Indeed, the right to protest is one that Trudeau has been very quick to promote when adversaries like Russia have displayed similarly lax attitudes towards peaceful protestors like Alexei Navalny:
If you are going to assert that private individuals do not have the right to donate money to groups with which you do not agree, then you also surely must look at the sponsorship deals of major corporations. Coca-Cola, Procter & Gamble, Visa, Toyota, Airbnb and Panasonic have collectively paid at least $1 billion to sponsor the Beijing Winter Olympics – which has been dubbed the “Genocide Games” owing to the Chinese government’s repression of the minority Uyghur population in Xinjiang. And that’s not to mention its crushing of democratic rights and freedom of expression in Hong Kong.
So billions of dollars in sponsorship fees to associate with a government that has been widely accused of human rights violations is legitimate and completely legal? But private citizens donating small amounts of their hard-earned money, to help support peaceful civil disobedience against its government, is equivalent to terrorist funding? Something doesn’t seem right. It seems increasingly likely that Trudeau is misusing his power to bully the little guy into compliance with his political ends, while being unwilling to address the much more important question of how the world’s biggest corporations behave. Of course, this would have absolutely nothing to do with the questionable businesses and individuals his foundation accepts money from, including Chinese Communist Party officials.

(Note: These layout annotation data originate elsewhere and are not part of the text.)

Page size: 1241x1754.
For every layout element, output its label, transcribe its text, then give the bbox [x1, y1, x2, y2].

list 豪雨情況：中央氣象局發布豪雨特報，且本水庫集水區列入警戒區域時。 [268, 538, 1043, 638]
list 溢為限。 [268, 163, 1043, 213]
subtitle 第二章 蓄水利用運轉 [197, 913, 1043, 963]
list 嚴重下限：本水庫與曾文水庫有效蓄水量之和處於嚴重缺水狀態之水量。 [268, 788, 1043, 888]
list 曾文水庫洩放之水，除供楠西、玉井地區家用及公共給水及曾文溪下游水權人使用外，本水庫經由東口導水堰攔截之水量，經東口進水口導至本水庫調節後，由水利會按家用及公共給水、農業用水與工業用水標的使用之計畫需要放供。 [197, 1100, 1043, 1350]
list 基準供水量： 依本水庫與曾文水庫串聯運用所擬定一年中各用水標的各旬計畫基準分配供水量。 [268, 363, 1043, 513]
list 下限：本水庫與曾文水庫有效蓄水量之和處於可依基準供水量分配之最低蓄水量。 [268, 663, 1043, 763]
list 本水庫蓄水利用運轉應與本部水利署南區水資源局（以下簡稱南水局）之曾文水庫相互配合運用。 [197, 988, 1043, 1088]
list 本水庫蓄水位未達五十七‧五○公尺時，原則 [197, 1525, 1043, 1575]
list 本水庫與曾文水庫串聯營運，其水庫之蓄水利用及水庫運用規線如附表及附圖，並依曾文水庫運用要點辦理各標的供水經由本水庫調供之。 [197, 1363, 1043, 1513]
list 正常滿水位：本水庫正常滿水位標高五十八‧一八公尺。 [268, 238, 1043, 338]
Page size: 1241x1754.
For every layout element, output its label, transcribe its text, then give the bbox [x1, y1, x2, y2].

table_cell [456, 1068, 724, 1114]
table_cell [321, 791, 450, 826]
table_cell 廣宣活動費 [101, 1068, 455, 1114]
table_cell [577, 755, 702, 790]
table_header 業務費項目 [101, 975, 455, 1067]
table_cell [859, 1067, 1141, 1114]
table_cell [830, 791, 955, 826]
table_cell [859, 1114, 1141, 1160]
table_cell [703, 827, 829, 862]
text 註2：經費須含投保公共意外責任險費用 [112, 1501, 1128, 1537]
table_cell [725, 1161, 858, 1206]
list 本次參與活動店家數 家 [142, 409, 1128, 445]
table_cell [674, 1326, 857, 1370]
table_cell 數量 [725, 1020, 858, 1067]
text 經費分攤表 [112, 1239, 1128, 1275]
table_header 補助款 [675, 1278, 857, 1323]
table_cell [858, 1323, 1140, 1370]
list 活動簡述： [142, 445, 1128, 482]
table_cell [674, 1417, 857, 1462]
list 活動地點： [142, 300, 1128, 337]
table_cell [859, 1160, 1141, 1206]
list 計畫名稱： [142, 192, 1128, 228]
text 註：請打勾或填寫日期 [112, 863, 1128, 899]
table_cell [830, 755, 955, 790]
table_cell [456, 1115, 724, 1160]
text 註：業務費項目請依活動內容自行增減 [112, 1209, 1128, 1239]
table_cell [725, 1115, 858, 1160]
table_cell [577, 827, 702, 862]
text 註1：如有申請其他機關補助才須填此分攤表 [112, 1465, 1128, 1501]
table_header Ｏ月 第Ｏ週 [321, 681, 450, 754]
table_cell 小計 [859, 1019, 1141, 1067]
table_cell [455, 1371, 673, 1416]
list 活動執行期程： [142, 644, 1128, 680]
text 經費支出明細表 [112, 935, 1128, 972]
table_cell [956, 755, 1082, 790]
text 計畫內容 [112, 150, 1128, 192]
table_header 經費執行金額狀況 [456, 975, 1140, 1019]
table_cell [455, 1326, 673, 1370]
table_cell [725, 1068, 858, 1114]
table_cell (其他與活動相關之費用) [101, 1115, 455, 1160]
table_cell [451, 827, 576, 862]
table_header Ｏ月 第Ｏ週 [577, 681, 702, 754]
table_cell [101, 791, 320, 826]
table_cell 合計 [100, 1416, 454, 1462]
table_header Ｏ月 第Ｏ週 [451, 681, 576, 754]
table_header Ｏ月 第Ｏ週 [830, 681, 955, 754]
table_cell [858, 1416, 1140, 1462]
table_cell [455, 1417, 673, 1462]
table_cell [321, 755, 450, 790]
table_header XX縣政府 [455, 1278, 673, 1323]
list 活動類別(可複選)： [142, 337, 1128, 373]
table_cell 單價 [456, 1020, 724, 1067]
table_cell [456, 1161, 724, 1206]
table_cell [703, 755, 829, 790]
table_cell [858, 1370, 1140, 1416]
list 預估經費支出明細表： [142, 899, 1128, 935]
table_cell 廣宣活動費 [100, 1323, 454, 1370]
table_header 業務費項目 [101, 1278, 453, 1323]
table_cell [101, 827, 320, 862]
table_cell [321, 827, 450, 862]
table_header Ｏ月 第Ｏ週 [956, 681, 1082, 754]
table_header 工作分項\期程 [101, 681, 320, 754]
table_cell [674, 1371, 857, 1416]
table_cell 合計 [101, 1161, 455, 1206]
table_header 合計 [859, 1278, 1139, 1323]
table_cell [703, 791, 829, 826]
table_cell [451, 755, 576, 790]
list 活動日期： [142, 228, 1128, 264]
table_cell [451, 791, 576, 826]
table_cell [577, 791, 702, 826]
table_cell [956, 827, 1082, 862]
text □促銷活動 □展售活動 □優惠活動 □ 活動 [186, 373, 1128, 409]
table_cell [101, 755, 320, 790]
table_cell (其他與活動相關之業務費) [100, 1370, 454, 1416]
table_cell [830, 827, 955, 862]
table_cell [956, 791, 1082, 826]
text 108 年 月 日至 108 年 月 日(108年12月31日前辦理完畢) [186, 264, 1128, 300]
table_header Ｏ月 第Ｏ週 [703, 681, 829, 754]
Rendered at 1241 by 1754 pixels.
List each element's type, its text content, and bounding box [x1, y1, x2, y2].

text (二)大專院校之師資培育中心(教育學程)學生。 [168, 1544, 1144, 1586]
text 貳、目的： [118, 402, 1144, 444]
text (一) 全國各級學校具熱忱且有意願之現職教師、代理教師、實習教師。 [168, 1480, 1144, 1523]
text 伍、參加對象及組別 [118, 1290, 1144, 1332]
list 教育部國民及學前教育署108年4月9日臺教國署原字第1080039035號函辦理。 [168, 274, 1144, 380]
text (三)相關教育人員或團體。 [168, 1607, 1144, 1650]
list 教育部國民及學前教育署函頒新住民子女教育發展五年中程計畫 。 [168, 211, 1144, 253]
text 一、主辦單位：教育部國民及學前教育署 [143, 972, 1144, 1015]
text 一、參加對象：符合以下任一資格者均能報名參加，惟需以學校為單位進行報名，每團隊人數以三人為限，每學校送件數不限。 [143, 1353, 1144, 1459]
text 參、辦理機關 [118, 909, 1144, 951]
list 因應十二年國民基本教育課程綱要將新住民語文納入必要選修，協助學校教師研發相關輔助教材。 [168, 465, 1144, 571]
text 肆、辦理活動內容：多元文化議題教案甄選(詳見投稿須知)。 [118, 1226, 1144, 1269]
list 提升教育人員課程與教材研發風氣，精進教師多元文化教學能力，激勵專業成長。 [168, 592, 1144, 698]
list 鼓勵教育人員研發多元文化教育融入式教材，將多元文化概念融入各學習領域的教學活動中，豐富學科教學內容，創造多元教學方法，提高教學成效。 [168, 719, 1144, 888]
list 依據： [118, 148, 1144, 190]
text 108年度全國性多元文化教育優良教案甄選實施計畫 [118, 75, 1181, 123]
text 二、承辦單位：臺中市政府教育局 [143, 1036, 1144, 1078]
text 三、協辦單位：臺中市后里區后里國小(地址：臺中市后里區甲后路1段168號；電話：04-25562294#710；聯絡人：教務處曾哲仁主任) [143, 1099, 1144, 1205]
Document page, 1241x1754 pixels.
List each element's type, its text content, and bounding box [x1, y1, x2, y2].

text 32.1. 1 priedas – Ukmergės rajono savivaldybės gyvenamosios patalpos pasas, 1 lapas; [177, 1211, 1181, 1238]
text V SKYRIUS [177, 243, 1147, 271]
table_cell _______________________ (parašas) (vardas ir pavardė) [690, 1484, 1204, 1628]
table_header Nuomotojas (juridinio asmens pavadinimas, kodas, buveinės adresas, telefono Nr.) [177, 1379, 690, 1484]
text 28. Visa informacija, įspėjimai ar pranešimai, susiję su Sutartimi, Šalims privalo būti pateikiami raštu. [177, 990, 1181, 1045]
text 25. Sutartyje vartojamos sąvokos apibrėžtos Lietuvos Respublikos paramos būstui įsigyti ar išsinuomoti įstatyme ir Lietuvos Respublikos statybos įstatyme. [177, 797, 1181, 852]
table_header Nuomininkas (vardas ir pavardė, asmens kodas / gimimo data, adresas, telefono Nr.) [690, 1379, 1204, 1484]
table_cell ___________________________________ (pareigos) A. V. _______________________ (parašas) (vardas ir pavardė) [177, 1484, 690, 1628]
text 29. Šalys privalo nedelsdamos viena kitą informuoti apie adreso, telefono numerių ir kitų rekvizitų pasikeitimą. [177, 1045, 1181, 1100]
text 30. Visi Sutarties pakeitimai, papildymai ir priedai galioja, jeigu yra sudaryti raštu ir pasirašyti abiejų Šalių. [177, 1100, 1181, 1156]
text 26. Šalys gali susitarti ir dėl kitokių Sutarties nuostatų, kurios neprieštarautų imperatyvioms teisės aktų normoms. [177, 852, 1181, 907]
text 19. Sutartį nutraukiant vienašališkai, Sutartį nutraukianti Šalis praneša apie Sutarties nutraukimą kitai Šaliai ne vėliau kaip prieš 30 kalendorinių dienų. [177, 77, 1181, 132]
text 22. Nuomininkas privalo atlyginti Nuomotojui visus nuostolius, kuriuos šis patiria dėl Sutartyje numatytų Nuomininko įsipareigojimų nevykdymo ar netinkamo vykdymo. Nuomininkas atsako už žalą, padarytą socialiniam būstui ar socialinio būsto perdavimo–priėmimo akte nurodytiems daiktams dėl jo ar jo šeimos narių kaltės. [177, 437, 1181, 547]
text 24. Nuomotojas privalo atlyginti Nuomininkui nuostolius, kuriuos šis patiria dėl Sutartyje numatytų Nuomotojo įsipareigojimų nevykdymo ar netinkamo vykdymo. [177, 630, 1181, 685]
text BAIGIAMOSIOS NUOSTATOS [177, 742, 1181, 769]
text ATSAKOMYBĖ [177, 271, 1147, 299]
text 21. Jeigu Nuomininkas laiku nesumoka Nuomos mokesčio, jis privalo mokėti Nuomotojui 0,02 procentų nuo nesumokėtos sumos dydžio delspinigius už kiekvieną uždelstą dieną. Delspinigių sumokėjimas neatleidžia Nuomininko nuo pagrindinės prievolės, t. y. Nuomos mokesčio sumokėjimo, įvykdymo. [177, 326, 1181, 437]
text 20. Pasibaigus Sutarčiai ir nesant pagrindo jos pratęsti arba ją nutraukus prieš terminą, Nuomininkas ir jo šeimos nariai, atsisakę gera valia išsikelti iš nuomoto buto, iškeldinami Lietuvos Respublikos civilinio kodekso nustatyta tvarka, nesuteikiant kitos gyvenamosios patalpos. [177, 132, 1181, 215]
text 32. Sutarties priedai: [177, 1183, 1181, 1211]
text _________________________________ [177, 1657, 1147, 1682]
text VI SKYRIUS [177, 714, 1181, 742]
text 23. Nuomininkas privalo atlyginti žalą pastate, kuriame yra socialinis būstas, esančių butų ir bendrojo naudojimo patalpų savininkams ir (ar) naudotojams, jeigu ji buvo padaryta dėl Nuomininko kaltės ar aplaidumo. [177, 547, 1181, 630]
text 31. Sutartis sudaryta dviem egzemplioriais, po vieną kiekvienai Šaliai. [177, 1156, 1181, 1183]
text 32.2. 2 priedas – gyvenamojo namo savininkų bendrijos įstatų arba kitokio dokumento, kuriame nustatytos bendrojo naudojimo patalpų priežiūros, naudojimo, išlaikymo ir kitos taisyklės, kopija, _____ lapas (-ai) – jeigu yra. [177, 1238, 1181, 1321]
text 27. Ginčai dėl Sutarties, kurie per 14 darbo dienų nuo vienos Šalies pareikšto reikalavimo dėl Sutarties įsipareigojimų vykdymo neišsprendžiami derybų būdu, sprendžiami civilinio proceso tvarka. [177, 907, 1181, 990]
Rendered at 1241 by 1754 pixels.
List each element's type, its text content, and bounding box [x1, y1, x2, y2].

Welcome to Canada: where CCP representatives can pay for access to the prime minister, but it is illegal to donate to peaceful protest movements.
The truckers have raised some awkward questions about government power, individual liberties, and political hypocrisy. The movement has exposed inconsistencies in approach and a worrying authoritarian tendency in a founding member of the UN, a G7 country and one of the world’s most important democracies. The silence on the part of those who would usually jump to condemn such actions is also deafening.
What is more worrying still is that what should be the actual issue – Canada’s response to the coronavirus – no longer seems important. Indeed, infections and deaths have been steadily falling throughout the protests. Rather, we are now discussing what the relationship between the governors and the governed looks like: to what extent governments can legitimately restrict the lives of those who inconvenience or embarrass them. That is a much more important question, one which will remain relevant long after this pandemic is consigned to history.